El conocimiento ya no era particular, exclusivo de aquella intuición de algunos que decían conocer la verdad; todo era indagación y razonamiento sobre el mundo de la naturaleza. Surgió entonces la “fundación galileana del método científico y, por tanto, la autonomía de la ciencia con respecto a las proposiciones de fe y las concepciones filosóficas”. La imagen de ciencia no sucedió de un momento a otro, fue conformándose paulatinamente durante un proceso realmente complejo en el que el método científico de Galileo avanzó, como afirmó el propio italiano, basándose en “experiencias sensatas” y en las “necesarias demostraciones”. Todo es a través del experimento. El hombre debe experimentar y no dejar nada a las anteriores afirmaciones por mucho que se mantengan arraigadas en la popularidad. Ya anteriormente el francés René Descartes (1596-1650) había asegurado que había que dudar de todo, y alguna vez añadió: “daría todo lo que sé por la mitad de lo que ignoro”. Se desata la autonomía de la ciencia con entusiasmo desbordado para romper con fuerte crítica hacia la filosofía y sobre todo hacia la fe. Es cierto que se enfila decididamente contra la filosofía aristotélica, ya que la habían ampliamente acomodado a la cientificidad religiosa; sin embargo, las ideas de los revolucionarios no se muestran contrarias hasta el punto de romper plenamente con las anteriores ideas filosóficas. Como ejemplo: “Arquímedes y Galeano; la obra de Copérnico, la de Kepler o la de Harvey, están llenas de vestigios de la mística hermética o neoplatónica referente al Sol”. Es más: “el gran tema neoplatónico del Dios que hace geometría y que al crear el mundo le imprime un orden matemático y geométrico que el investigador debe descubrir, caracteriza gran parte de la revolución científica”.

§ **BLOQUE DE DATOS**:
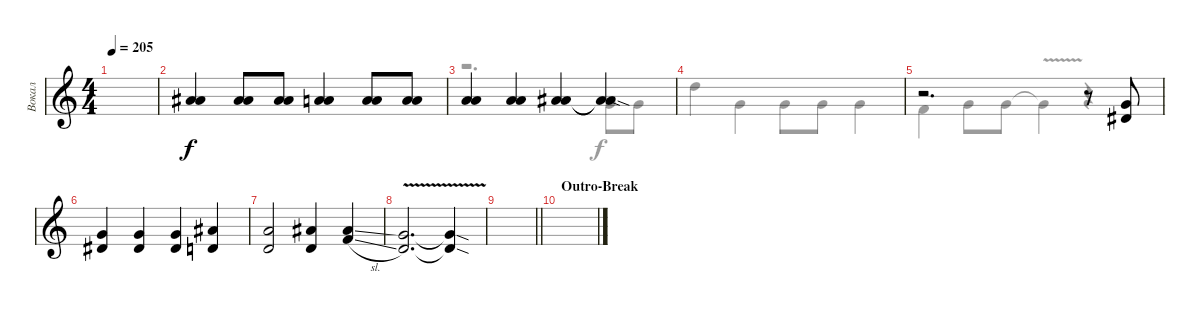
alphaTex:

§ **TAREA ASIGNADA**:
Enumera todos los fragmentos que el texto sobre el método científico de Galileo pone entre comillas.

§ **RESPUESTA COMPLETA**:
- fundación galileana del método científico y, por tanto, la autonomía de la ciencia con respecto a las proposiciones de fe y las concepciones filosóficas
- experiencias sensatas
- necesarias demostraciones
- daría todo lo que sé por la mitad de lo que ignoro
- Arquímedes y Galeano; la obra de Copérnico, la de Kepler o la de Harvey, están llenas de vestigios de la mística hermética o neoplatónica referente al Sol
- el gran tema neoplatónico del Dios que hace geometría y que al crear el mundo le imprime un orden matemático y geométrico que el investigador debe descubrir, caracteriza gran parte de la revolución científica